Eighteen is he best age to do what I did. You have your native language down pat, and you’re still young enough to absorb a new one. Swedish is difficult from the phonetic standpoint, but it’s simple in terms of grammar. I’ve always like playing around with language. Language is a kind of cosmos: not just different words, but different connections between them. The world looks different when filtered through the Polish language than it does through Swedish. Feelings have a slightly different tone, and red isn’t quite the same colour.

How is writing in Swedish going for you?

It doesn’t come easily. But constructing sentences is the main obstacle. I keep telling myself that it makes for better writing. That when you chisel granite, you get better quality than you would sculpting clay. If Swedish were my native language, I would feel more comfortable writing in it, but I would probably write more conventionally. This way, I’m constantly forced to look for new words, phrases, and usage.

You have become one of Sweden’s leading reporters, and you target a large number of issues in your pieces: abuses by county councils and trade unions, improprieties involving the work of social workers, and now the school system. What do Swedes think of you?

There have been a number of attempts to ostracise me. My critics wrote that I showed up and carved out a niche for myself, where I sit and criticise Swedish society. But people didn’t fall for that, and despite my weird name, I’m seen as a normal Swedish reporter whom they sometimes praise: “He has a better view of us, because he’s not from here.” Besides, I’m not the only one. Sweden has undergone an enormous transformation over the past 40 years, and there are at least a hundred oddly-named journalists who write in flawless Swedish. I’m positively surprised by the fact that Swedes are so tolerant of my work. I imagine that if a Chinese person were to write this way about Poland, he would get his passport revoked.

Investigative journalism is currently enjoying great popularity in Poland. Do you see similar tendencies in Sweden?

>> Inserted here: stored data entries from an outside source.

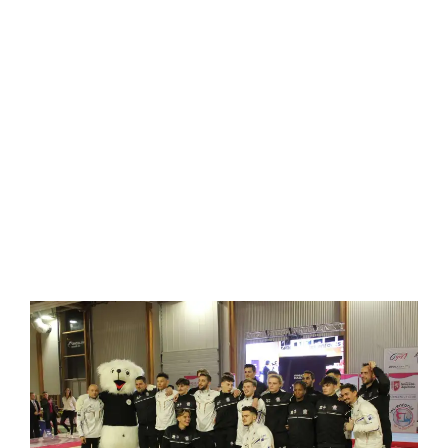
anniversaire avec une très belle victoire contre Orléans (28-20) pour
leur premier match du TOP 12.
Ce samedi 19 novembre salle Secrestat, les gymnastes entraînés par
Julien MONTAGUT ont pleinement réussi cette première rencontre.
L’engagement des gymnastes et une bonne stratégie ont permis
cette belle performance.
Un public nombreux et ravi de voir enfin les gymnastes évolué à
domicile a été présent à cette soirée.
Une manifestation prolongée par une soirée dansante et un cocktail
dînatoire à la grande satisfaction de la présidente Vanessa
VIRAVAUD très heureuse de cette belle réussite.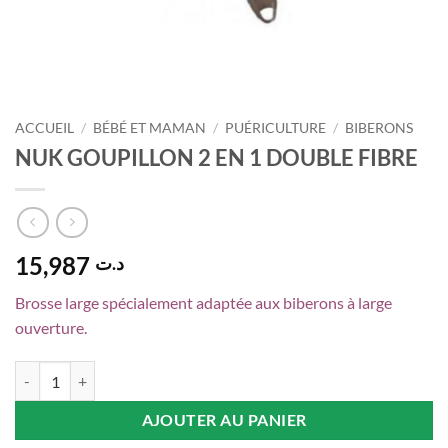
ACCUEIL
/
BÉBÉ ET MAMAN
/
PUÉRICULTURE
/
BIBERONS
NUK GOUPILLON 2 EN 1 DOUBLE FIBRE
15,987
د.ت
Brosse large spécialement adaptée aux biberons à large
ouverture.
quantité de NUK GOUPILLON 2 EN 1 DOUBLE FIBRE
AJOUTER AU PANIER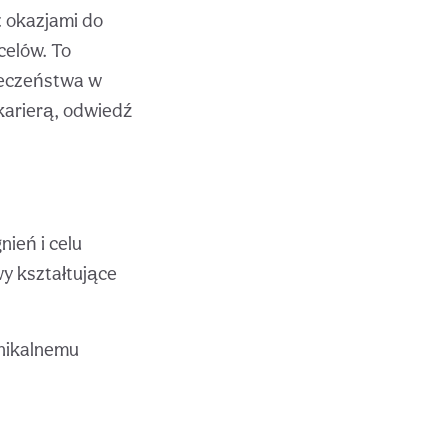
z okazjami do
celów. To
ieczeństwa w
karierą, odwiedź
ień i celu
y kształtujące
unikalnemu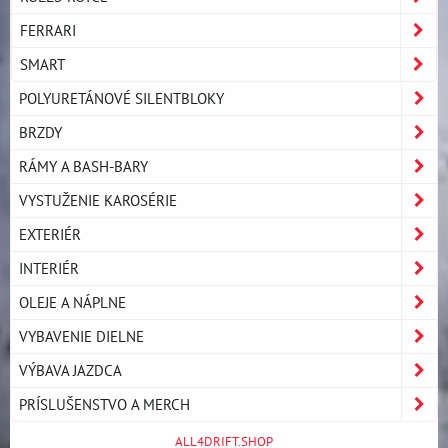
FERRARI
SMART
POLYURETÁNOVÉ SILENTBLOKY
BRZDY
RÁMY A BASH-BARY
VYSTUŽENIE KAROSÉRIE
EXTERIÉR
INTERIÉR
OLEJE A NÁPLNE
VYBAVENIE DIELNE
VÝBAVA JAZDCA
PRÍSLUŠENSTVO A MERCH
ALL4DRIFT.SHOP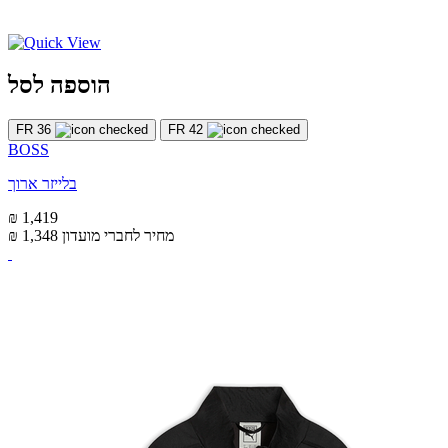
הוספה לסל
FR 36
FR 42
BOSS
בלייזר ארוך
₪ 1,419
מחיר לחברי מועדון
₪ 1,348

Poland is a country that is shedding its skin like a snake. The story of Poland’s systemic transformation is very dramatic, and society thus has an enormous need for self-understanding. Journalism is the best solution. What a historian would do in 30 years, a reporter will do on the fly. This surge is only getting started in Sweden. The reasons are similar: there has been a shift in our self-awareness. We are beginning to ask ourselves the question: “Who are we?”, “What does it mean to be Swedish?”. The world has changed. The cold war is over. What does our neutrality mean now? We’re not the leading country we once were, and society is growing increasingly multicultural. There are many topics to be discussed, and this is where journalism steps in, the kind of journalism that doesn’t just give you the news, the “who? where? why? and when?”, but attempts to answer the question: “Why?”. With the flood of information and badly-written sentences, on Twitter for instance, it’s becoming increasingly difficult to find articles in which someone has made an effort to tell a compelling story. People are hungry for stories, they’re hungry for journalism. That’s probably why the benefits at my newspaper are better than ever.